CAIRO – A prominent Rohingya political activist has accused Burmese authorities of treating Muslims like "animals" amid reports the Buddhist mobs have torched dozens of Rohingya homes in Arakan State.
"Muslims in Myanmar are treated like animals," a prominent Rohingya political activist, speaking on condition of anonymity, told International Business Times UK on Wednesday, January 29.
"I'm feeling very afraid. We don't have any kind of protection in this country.
"We haven't got anything here. Our government is against us," the activist added.
Burma Rohingya Muslims have come under several violent episodes led by Buddhist mobs over the past two years.
The latest attack occurred over the past few days when UN humanitarian chiefs and human rights organizations reported credible evidence of a massacre of at least 48 Rohingya Muslims, mostly women and children, in Burma's western Rakhine State.
Official media and the Ministry of Information have strongly refuted the reports.
Yet, a Thailand-based NGO, the Arakan Project, said it had received multiple reports that dozens of Rohingya Muslims were killed by security forces and Arakanese Buddhists.
The incident, just the latest in a string of attacks that left at least 240 people dead and more than 140,000 homeless or displaced in prison-like camps, caused terror in the Muslim Yangon community.
The activist asserted that some people have been threatened by extremists and told "you have to leave, otherwise your fate is going to be like your other Muslim people."
Others living as a minority in Buddhist areas have simply fled out of fear, he added.
Acting like "mafia", extremist monks have been exerting powerful influence over local communities, threatening anyone who might be associated or do business with Muslims, the activist added.
"They say 'if you do business with the kalar [racist slur for Muslims]... we will brand you as a traitor to the nation, to the religion and to the community'," he said.
Isolating Muslims
Human rights campaigners have accused the government of doing too little to stop anti-Muslim discrimination.
"There is a growing movement designed to isolate Muslim communities socially and economically," Matthew Smith, executive director of rights group Fortify Rights, told IB Times UK.
"Buddhist citizens have faced ridicule and worse from their peers for patronizing Muslim-owned shops and businesses.
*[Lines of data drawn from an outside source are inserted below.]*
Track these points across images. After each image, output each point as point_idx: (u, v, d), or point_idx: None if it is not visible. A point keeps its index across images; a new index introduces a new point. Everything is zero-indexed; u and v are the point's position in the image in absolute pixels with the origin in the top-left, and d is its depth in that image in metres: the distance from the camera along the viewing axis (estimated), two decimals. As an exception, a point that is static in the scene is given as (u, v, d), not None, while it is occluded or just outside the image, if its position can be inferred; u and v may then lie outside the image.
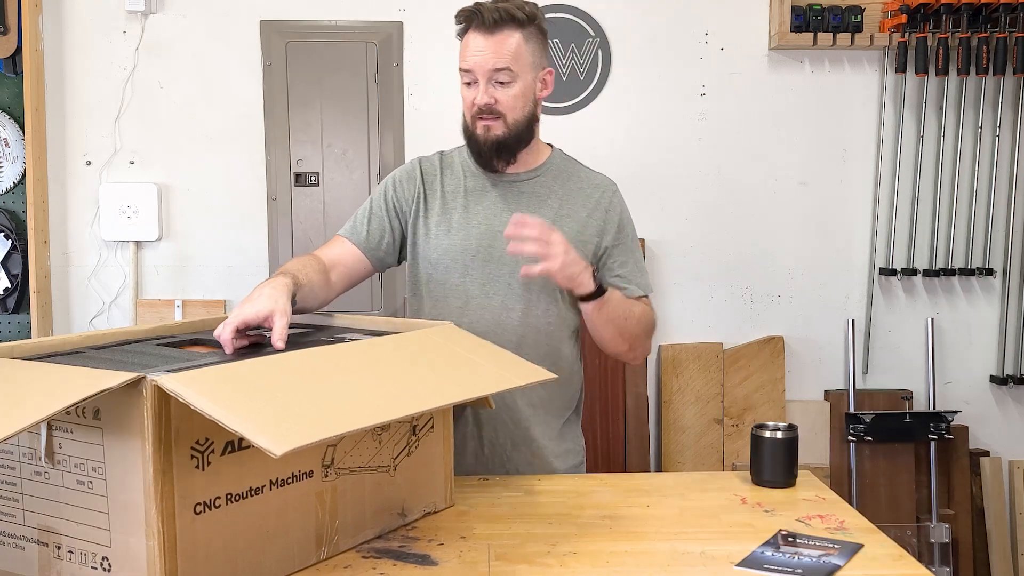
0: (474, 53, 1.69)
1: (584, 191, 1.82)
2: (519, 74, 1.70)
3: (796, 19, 3.05)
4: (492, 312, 1.76)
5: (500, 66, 1.68)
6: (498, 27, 1.67)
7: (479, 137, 1.73)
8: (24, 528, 1.21)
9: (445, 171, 1.84)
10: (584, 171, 1.86)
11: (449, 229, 1.79)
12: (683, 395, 3.17)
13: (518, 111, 1.72)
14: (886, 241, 3.20)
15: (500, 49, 1.68)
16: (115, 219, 3.10)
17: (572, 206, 1.80)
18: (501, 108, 1.70)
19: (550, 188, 1.80)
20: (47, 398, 1.07)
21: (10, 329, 3.10)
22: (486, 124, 1.72)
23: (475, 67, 1.69)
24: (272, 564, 1.25)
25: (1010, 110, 3.15)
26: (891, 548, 1.38)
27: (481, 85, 1.70)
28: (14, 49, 3.00)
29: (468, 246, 1.77)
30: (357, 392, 1.24)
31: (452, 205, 1.80)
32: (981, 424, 3.24)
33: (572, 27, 3.14)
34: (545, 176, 1.81)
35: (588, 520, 1.50)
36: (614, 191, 1.85)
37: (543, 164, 1.82)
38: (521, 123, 1.74)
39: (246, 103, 3.13)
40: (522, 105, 1.72)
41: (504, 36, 1.68)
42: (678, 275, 3.21)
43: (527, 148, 1.78)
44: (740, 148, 3.19)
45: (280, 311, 1.42)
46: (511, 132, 1.73)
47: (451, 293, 1.78)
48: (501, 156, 1.75)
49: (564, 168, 1.84)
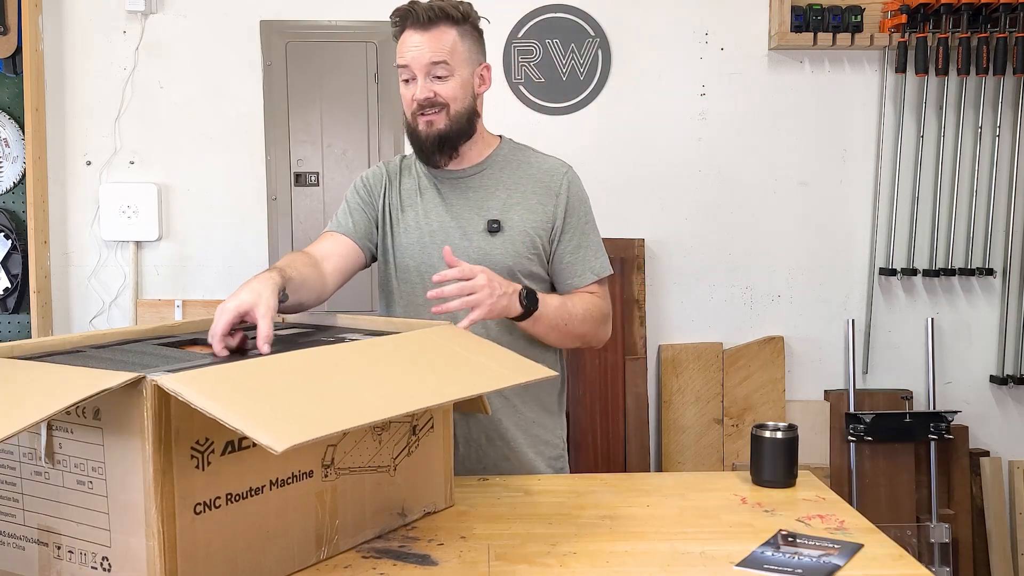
0: (410, 48, 1.71)
1: (535, 177, 1.82)
2: (456, 68, 1.73)
3: (796, 19, 3.06)
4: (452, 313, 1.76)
5: (437, 59, 1.71)
6: (433, 24, 1.71)
7: (421, 133, 1.75)
8: (24, 528, 1.21)
9: (404, 172, 1.87)
10: (535, 157, 1.87)
11: (407, 228, 1.82)
12: (683, 395, 3.17)
13: (459, 102, 1.74)
14: (886, 241, 3.20)
15: (436, 44, 1.71)
16: (115, 219, 3.10)
17: (522, 194, 1.80)
18: (442, 99, 1.73)
19: (497, 179, 1.82)
20: (47, 398, 1.07)
21: (10, 329, 3.10)
22: (428, 119, 1.74)
23: (412, 62, 1.71)
24: (272, 564, 1.25)
25: (1010, 110, 3.16)
26: (891, 548, 1.38)
27: (419, 80, 1.72)
28: (14, 49, 3.00)
29: (424, 243, 1.80)
30: (357, 391, 1.24)
31: (408, 204, 1.84)
32: (981, 424, 3.24)
33: (572, 27, 3.14)
34: (492, 168, 1.83)
35: (588, 520, 1.50)
36: (565, 173, 1.84)
37: (489, 157, 1.84)
38: (462, 115, 1.75)
39: (246, 103, 3.13)
40: (462, 96, 1.75)
41: (439, 32, 1.71)
42: (678, 275, 3.21)
43: (469, 142, 1.80)
44: (740, 148, 3.19)
45: (264, 304, 1.40)
46: (452, 124, 1.75)
47: (415, 291, 1.81)
48: (443, 150, 1.76)
49: (512, 157, 1.85)
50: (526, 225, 1.78)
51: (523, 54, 3.15)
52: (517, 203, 1.80)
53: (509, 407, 1.82)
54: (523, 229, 1.77)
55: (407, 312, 1.82)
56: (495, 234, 1.77)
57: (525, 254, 1.78)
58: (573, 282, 1.82)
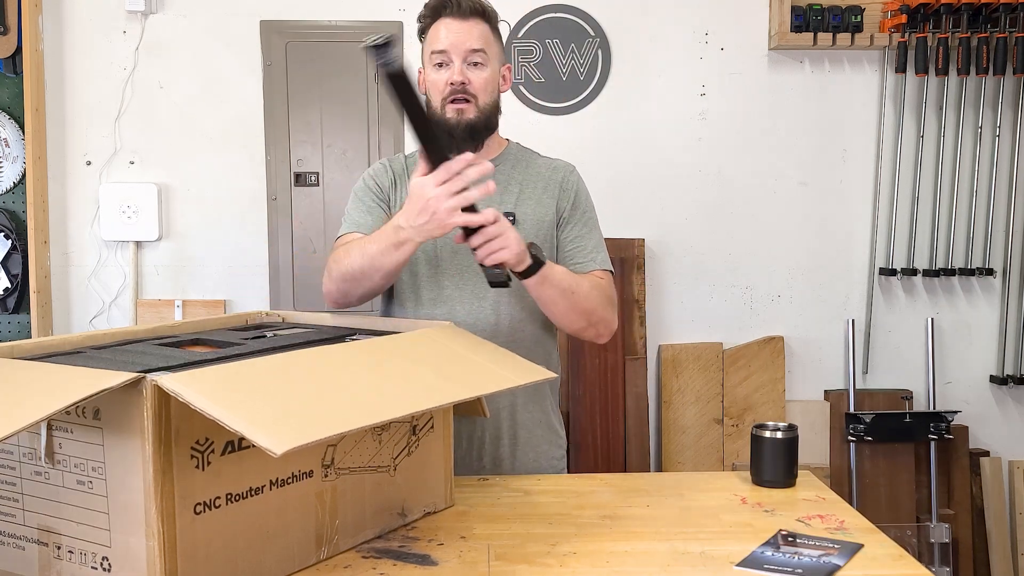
0: (449, 35, 1.74)
1: (542, 174, 1.85)
2: (490, 59, 1.76)
3: (796, 19, 3.06)
4: (465, 303, 1.78)
5: (476, 47, 1.74)
6: (471, 15, 1.75)
7: (451, 121, 1.75)
8: (24, 528, 1.21)
9: (410, 167, 1.87)
10: (542, 159, 1.90)
11: None
12: (683, 395, 3.17)
13: (488, 95, 1.77)
14: (886, 241, 3.20)
15: (474, 32, 1.75)
16: (115, 219, 3.10)
17: (532, 188, 1.83)
18: (473, 90, 1.74)
19: (510, 175, 1.84)
20: (47, 398, 1.07)
21: (10, 329, 3.10)
22: (458, 107, 1.75)
23: (451, 47, 1.73)
24: (272, 564, 1.25)
25: (1010, 110, 3.16)
26: (891, 548, 1.38)
27: (456, 65, 1.74)
28: (14, 49, 3.00)
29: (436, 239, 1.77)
30: (357, 392, 1.24)
31: None
32: (981, 424, 3.24)
33: (572, 27, 3.14)
34: (504, 164, 1.84)
35: (588, 520, 1.50)
36: (571, 171, 1.88)
37: (502, 154, 1.86)
38: (490, 108, 1.78)
39: (246, 103, 3.13)
40: (491, 91, 1.78)
41: (475, 23, 1.75)
42: (678, 275, 3.21)
43: (491, 137, 1.83)
44: (740, 148, 3.19)
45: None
46: (481, 116, 1.76)
47: (423, 284, 1.80)
48: (472, 139, 1.77)
49: (522, 157, 1.88)
50: (534, 217, 1.80)
51: (523, 54, 3.15)
52: (528, 197, 1.82)
53: (514, 406, 1.82)
54: (534, 221, 1.80)
55: (416, 308, 1.80)
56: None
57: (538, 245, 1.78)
58: (576, 269, 1.81)
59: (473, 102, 1.75)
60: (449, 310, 1.78)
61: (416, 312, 1.80)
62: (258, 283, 3.16)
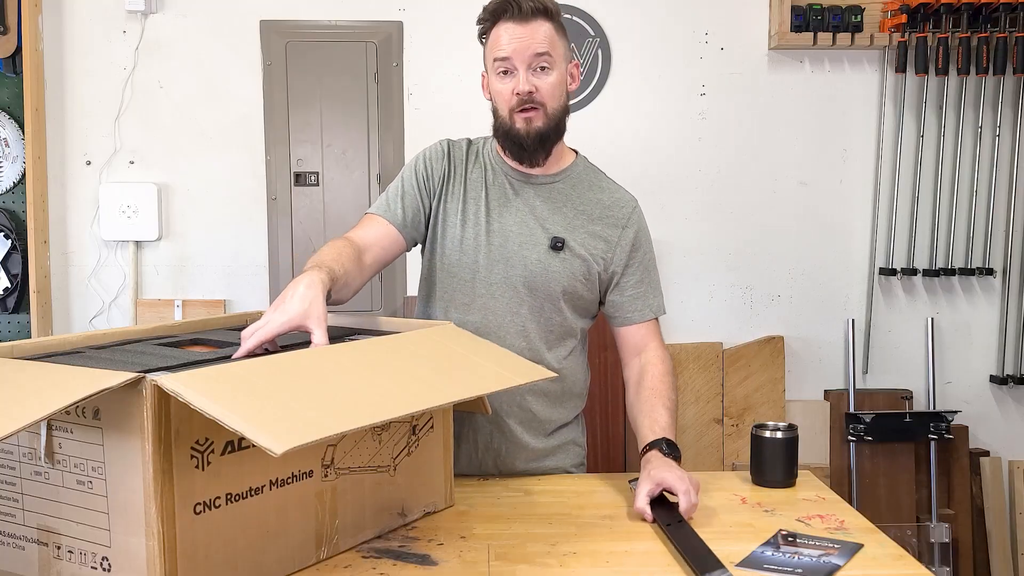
0: (512, 40, 1.64)
1: (603, 203, 1.78)
2: (556, 61, 1.66)
3: (796, 19, 3.05)
4: (496, 314, 1.74)
5: (541, 50, 1.64)
6: (533, 16, 1.65)
7: (520, 131, 1.67)
8: (24, 528, 1.21)
9: (471, 160, 1.79)
10: (608, 183, 1.82)
11: (465, 221, 1.75)
12: (683, 395, 3.17)
13: (556, 100, 1.68)
14: (886, 241, 3.20)
15: (537, 34, 1.65)
16: (115, 219, 3.10)
17: (588, 217, 1.76)
18: (541, 97, 1.66)
19: (568, 196, 1.77)
20: (47, 398, 1.07)
21: (10, 329, 3.10)
22: (527, 116, 1.66)
23: (514, 53, 1.64)
24: (272, 564, 1.25)
25: (1010, 110, 3.15)
26: (891, 548, 1.38)
27: (521, 72, 1.64)
28: (14, 49, 3.00)
29: (480, 242, 1.74)
30: (357, 391, 1.24)
31: (471, 196, 1.76)
32: (981, 424, 3.24)
33: (572, 27, 3.14)
34: (566, 183, 1.78)
35: (588, 520, 1.50)
36: (634, 207, 1.80)
37: (566, 169, 1.78)
38: (559, 113, 1.70)
39: (246, 103, 3.13)
40: (559, 94, 1.69)
41: (538, 24, 1.65)
42: (678, 275, 3.21)
43: (557, 146, 1.75)
44: (740, 148, 3.19)
45: (316, 318, 1.35)
46: (551, 123, 1.68)
47: (459, 287, 1.75)
48: (543, 148, 1.70)
49: (585, 177, 1.80)
50: (586, 250, 1.74)
51: (523, 54, 3.14)
52: (582, 226, 1.75)
53: (518, 406, 1.80)
54: (583, 253, 1.73)
55: (447, 310, 1.76)
56: (558, 252, 1.72)
57: (579, 278, 1.74)
58: (633, 316, 1.78)
59: (542, 110, 1.66)
60: (482, 319, 1.73)
61: (446, 314, 1.76)
62: (258, 283, 3.16)
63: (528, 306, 1.74)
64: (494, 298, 1.74)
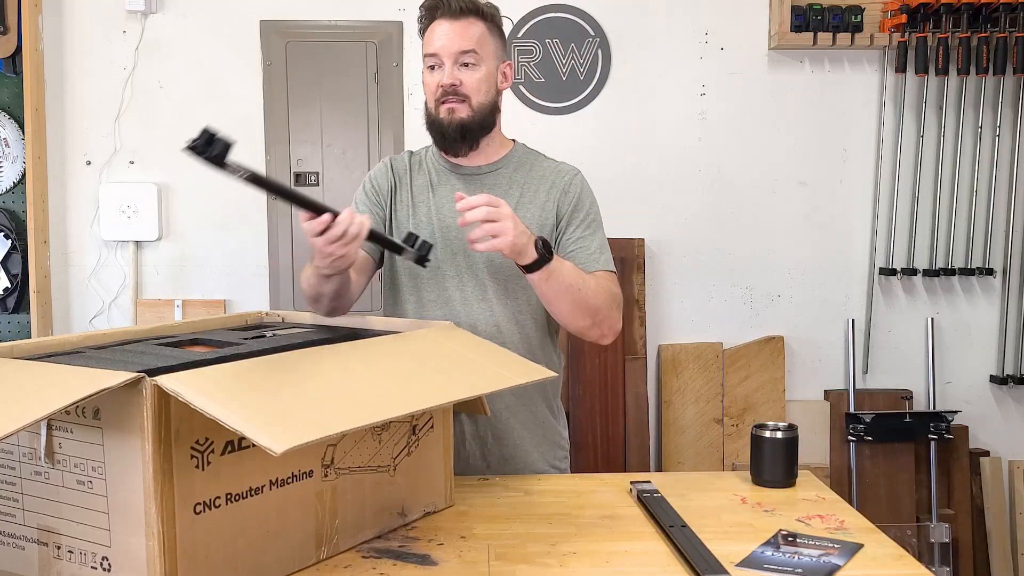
0: (440, 37, 1.74)
1: (546, 177, 1.84)
2: (483, 60, 1.75)
3: (796, 19, 3.06)
4: (466, 303, 1.78)
5: (466, 48, 1.73)
6: (463, 14, 1.74)
7: (443, 120, 1.76)
8: (24, 528, 1.21)
9: (414, 168, 1.87)
10: (547, 161, 1.89)
11: (418, 224, 1.82)
12: (683, 395, 3.17)
13: (483, 95, 1.76)
14: (886, 241, 3.20)
15: (465, 33, 1.74)
16: (115, 219, 3.10)
17: (534, 193, 1.82)
18: (466, 90, 1.74)
19: (511, 179, 1.83)
20: (47, 398, 1.07)
21: (10, 329, 3.10)
22: (450, 107, 1.75)
23: (441, 50, 1.73)
24: (272, 564, 1.25)
25: (1010, 110, 3.16)
26: (891, 548, 1.38)
27: (447, 67, 1.74)
28: (14, 49, 3.00)
29: (435, 239, 1.78)
30: (357, 391, 1.24)
31: (420, 200, 1.83)
32: (981, 424, 3.24)
33: (572, 27, 3.14)
34: (506, 167, 1.84)
35: (588, 520, 1.50)
36: (575, 174, 1.86)
37: (505, 156, 1.85)
38: (485, 107, 1.77)
39: (246, 103, 3.13)
40: (486, 90, 1.77)
41: (468, 23, 1.74)
42: (678, 275, 3.21)
43: (488, 137, 1.81)
44: (740, 148, 3.19)
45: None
46: (475, 115, 1.76)
47: (424, 286, 1.80)
48: (465, 139, 1.77)
49: (526, 160, 1.86)
50: (536, 221, 1.78)
51: (523, 54, 3.15)
52: (529, 201, 1.81)
53: (517, 406, 1.81)
54: (536, 224, 1.78)
55: (418, 309, 1.80)
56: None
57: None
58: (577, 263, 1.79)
59: (466, 102, 1.74)
60: (450, 311, 1.78)
61: (419, 313, 1.80)
62: (258, 283, 3.16)
63: (496, 290, 1.78)
64: (461, 289, 1.79)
Unchecked community-level intimidation against Muslims is occurring in many areas."
David Mathieson, senior researcher at Human Rights Watch, added that the government response to violence and discrimination against Muslims has been "inadequate to the point of complicity".
According to Smith, discrimination against Muslims "runs deep in Myanmar officialdom".
Smith said that at least 40 Rohingya were killed, although, "the actual number of deaths may be higher, but information is circumscribed by the government-imposed restrictions on access to the area".
Described by the UN as one of the world's most persecuted minorities, Rohingya Muslims are facing a catalogue of discrimination in their homeland.
They have been denied citizenship rights since an amendment to the citizenship laws in 1982 and are treated as illegal immigrants in their own home.
The Burmese government as well as the Buddhist majority refuse to recognize the term "Rohingya", referring to them as "Bengalis".
Rights groups have accused the Burmese security forces of killing, raping and arresting Rohingyas following the sectarian violence last year.